Must Women Moonlight as Mothers?

NOT so many years ago, when women began entering the labor force in record numbers, the prevailing question was: Should mothers work? Today, with 65 percent of mothers employed outside the home, that question is heard no more. The new question reads: Should mothers be forced to work?

Increasingly the answer is yes, at least for poor mothers. As workfare programs have spread across the country, growing numbers of welfare recipients - most of them women with children - must now take jobs in order to qualify for their benefits.

Before Congress overhauled the welfare system two years ago, mothers with children under the age of six were usually exempt from workfare requirements. Now mothers must leave children as young as three while they take mandatory employment.

At its best, workfare represents a worthy ideal: Give people a helping hand rather than a handout and you help them get a paycheck instead of a welfare check. In the process, the reasoning goes, they will gain skills, competence, and - perhaps most important - self-respect.

But too often that idealism gets swallowed up in the grim realism of menial jobs, subsistence-level wages, and child care that is either unavailable or unaffordable. Although federal law that took effect this spring requires states to give workfare participants one year of subsidized child-care benefits, critics point out that many women earning minimum wage fall back onto welfare when their child-care subsidies run out.

It is hard to argue against the work ethic, and against attempts to trim exorbitant welfare costs. Yet welfare-to-work programs pose a challenge: How to encourage - even demand - self-sufficiency without weakening already fragile families. Even middle-class families with advantages such as education, skills, child care, and two parents to share child rearing often find the dual demands of work and family a heavy responsibility. How much more difficult the demands on single-parent families when even the most minimal resources and supports are lacking.

Too often workfare requirements appear to play off two stereotypes, rooted in both racial bias and gender bias. The first stereotype holds that all welfare recipients are lazy. The second, that mothers at home don't really ``do'' anything all day. Therefore, the argument goes, send them to work.

These punitive workplace attitudes toward mothers go beyond workfare. Last week Congress failed to override President Bush's veto of the Family and Medical Leave Act, which would have given new parents up to 12 weeks of unpaid, job-protected leave. Earlier in the year Congress also defeated a child care bill that would have been of particular help to low-income families.

The dual message from politicians in Washington appears to be: Poor mothers must work. But if other mothers choose to work, they shouldn't need supports such as parental leave or child care that make employment possible for parents of young children.

Properly implemented and funded, workfare programs that emphasize training and real work experience, rather than dead-end, make-work jobs, can offer a hopeful new beginning to families locked in a cycle of dependency. Even the names - Project Chance, Greater Avenues for Independence (GAIN), and Realizing Economic Achievement (Reach), among others - convey a sense of optimism.

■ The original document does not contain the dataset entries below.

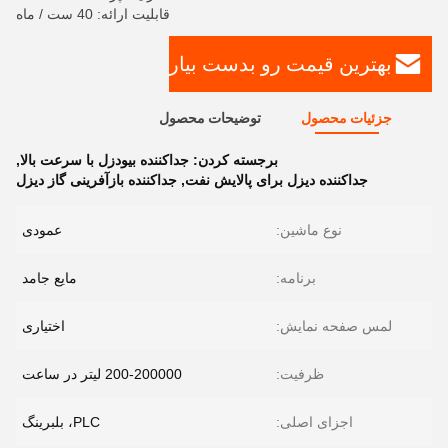
قابلیت ارائه: 40 ست / ماه
بهترین قیمت رو بدست بیار
جزئیات محصول
توضیحات محصول
برجسته کردن:
جداکننده بیودزل با سرعت بالا
,
جداکننده دیزل برای پالایش نفت
,
جداکننده بازآفرینی گاز دیزل
نوع ماشین:
عمودی
برنامه:
مایع جامد
لمس صفحه نمایش:
اختیاری
ظرفیت:
200-200000 لیتر در ساعت
اجزای اصلی:
PLC، بلبرینگ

But the risk lies in pushing a right idea too far and undoing the delicate balancing act of working mothers struggling with their double obligation.

By Oct. 1, all states must have job training programs in place. At that point an attitude will harden into a federal standard. The effect will be to legislate the virtue of the work ethic, but without recognizing the nurturing a mother performs as work.

The lip service to the family continues, of course, but as a general piety. In practice, the priorities of the working mother are in danger of being reversed. A woman will work first. She will mother as a sideline.

Working mothers, and everybody else, may well ask: Is mothering about to become a new form of moonlighting?